__Task item__
A faithful copy is required. Print each line of the data exactly and omit the pictures.

◆ ◆ ◆

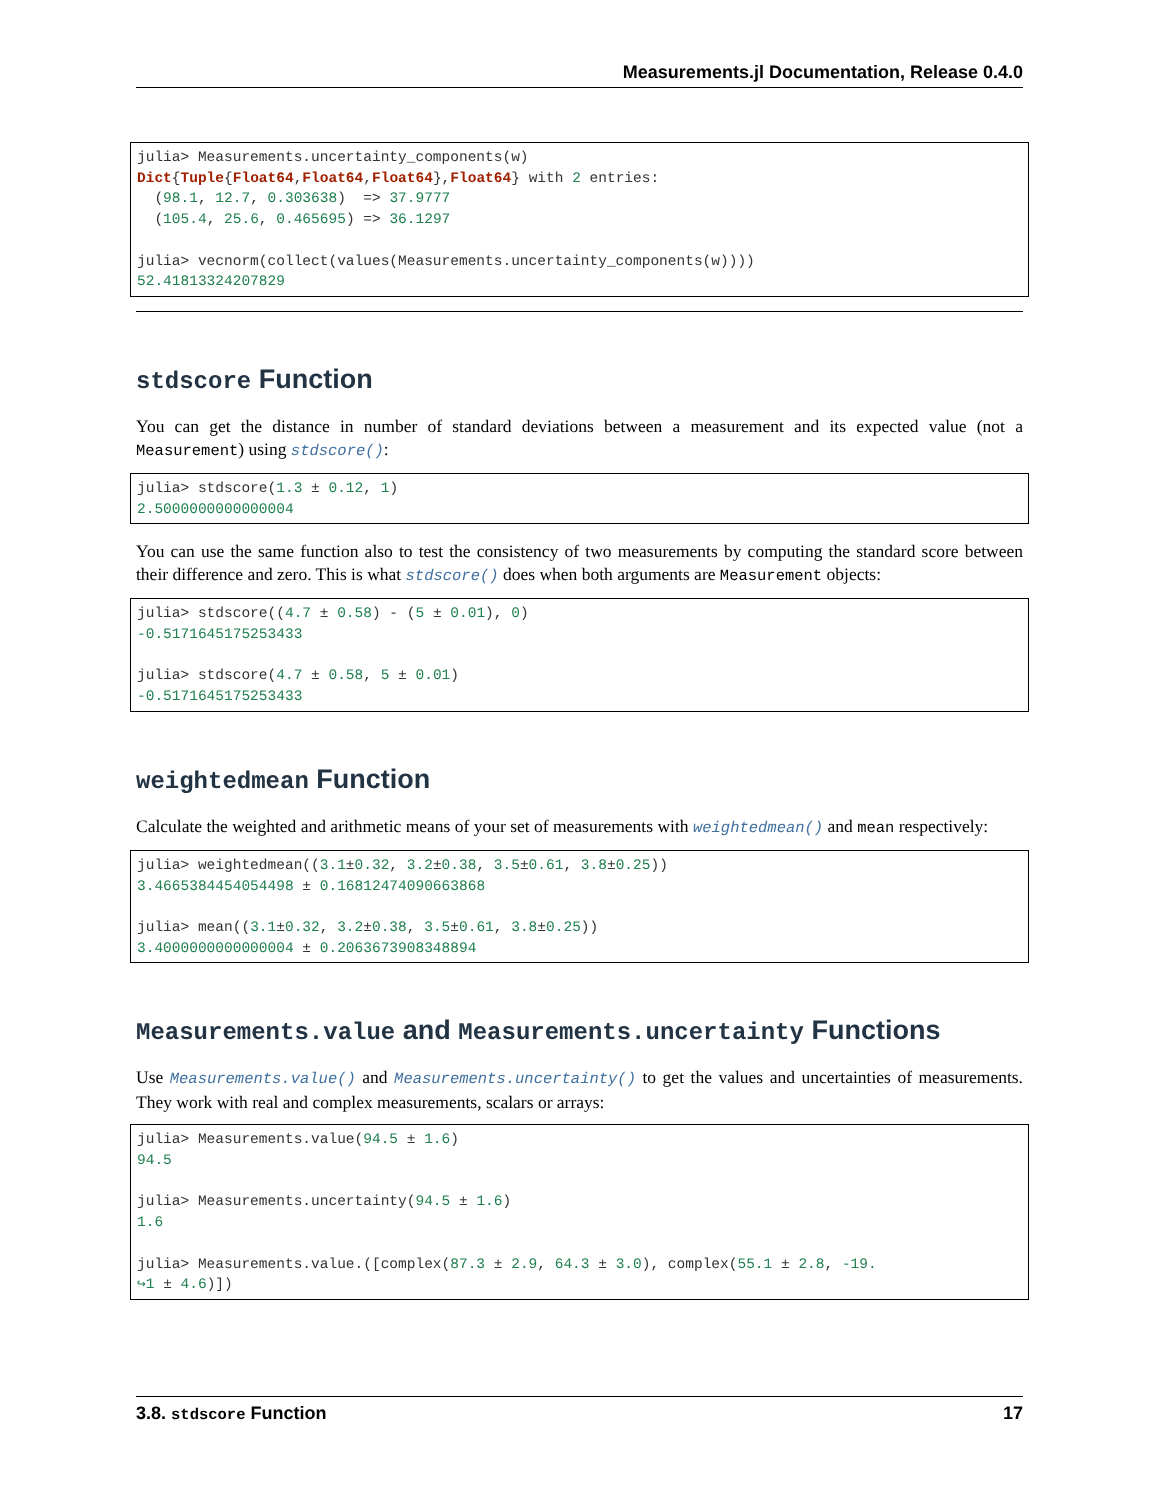Measurements.jl Documentation, Release 0.4.0
julia> Measurements.uncertainty_components(w)
Dict{Tuple{Float64,Float64,Float64},Float64} with 2 entries:
  (98.1, 12.7, 0.303638)  => 37.9777
  (105.4, 25.6, 0.465695) => 36.1297

julia> vecnorm(collect(values(Measurements.uncertainty_components(w))))
52.41813324207829
stdscore Function
You can get the distance in number of standard deviations between a measurement and its expected value (not a Measurement) using stdscore():
julia> stdscore(1.3 ± 0.12, 1)
2.5000000000000004
You can use the same function also to test the consistency of two measurements by computing the standard score between their difference and zero. This is what stdscore() does when both arguments are Measurement objects:
julia> stdscore((4.7 ± 0.58) - (5 ± 0.01), 0)
-0.5171645175253433

julia> stdscore(4.7 ± 0.58, 5 ± 0.01)
-0.5171645175253433
weightedmean Function
Calculate the weighted and arithmetic means of your set of measurements with weightedmean() and mean respectively:
julia> weightedmean((3.1±0.32, 3.2±0.38, 3.5±0.61, 3.8±0.25))
3.4665384454054498 ± 0.16812474090663868

julia> mean((3.1±0.32, 3.2±0.38, 3.5±0.61, 3.8±0.25))
3.4000000000000004 ± 0.2063673908348894
Measurements.value and Measurements.uncertainty Functions
Use Measurements.value() and Measurements.uncertainty() to get the values and uncertainties of measurements. They work with real and complex measurements, scalars or arrays:
julia> Measurements.value(94.5 ± 1.6)
94.5

julia> Measurements.uncertainty(94.5 ± 1.6)
1.6

julia> Measurements.value.([complex(87.3 ± 2.9, 64.3 ± 3.0), complex(55.1 ± 2.8, -19.
↪1 ± 4.6)])
3.8. stdscore Function 17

◆ ◆ ◆

__Answer below__
Measurements.jl Documentation, Release 0.4.0
julia> Measurements.uncertainty_components(w)
Dict{Tuple{Float64,Float64,Float64},Float64} with 2 entries:
  (98.1, 12.7, 0.303638)  => 37.9777
  (105.4, 25.6, 0.465695) => 36.1297

julia> vecnorm(collect(values(Measurements.uncertainty_components(w))))
52.41813324207829
stdscore Function
You can get the distance in number of standard deviations between a measurement and its expected value (not a Measurement) using stdscore():
julia> stdscore(1.3 ± 0.12, 1)
2.5000000000000004
You can use the same function also to test the consistency of two measurements by computing the standard score between their difference and zero. This is what stdscore() does when both arguments are Measurement objects:
julia> stdscore((4.7 ± 0.58) - (5 ± 0.01), 0)
-0.5171645175253433

julia> stdscore(4.7 ± 0.58, 5 ± 0.01)
-0.5171645175253433
weightedmean Function
Calculate the weighted and arithmetic means of your set of measurements with weightedmean() and mean respectively:
julia> weightedmean((3.1±0.32, 3.2±0.38, 3.5±0.61, 3.8±0.25))
3.4665384454054498 ± 0.16812474090663868

julia> mean((3.1±0.32, 3.2±0.38, 3.5±0.61, 3.8±0.25))
3.4000000000000004 ± 0.2063673908348894
Measurements.value and Measurements.uncertainty Functions
Use Measurements.value() and Measurements.uncertainty() to get the values and uncertainties of measurements. They work with real and complex measurements, scalars or arrays:
julia> Measurements.value(94.5 ± 1.6)
94.5

julia> Measurements.uncertainty(94.5 ± 1.6)
1.6

julia> Measurements.value.([complex(87.3 ± 2.9, 64.3 ± 3.0), complex(55.1 ± 2.8, -19.
↪1 ± 4.6)])
3.8. stdscore Function 17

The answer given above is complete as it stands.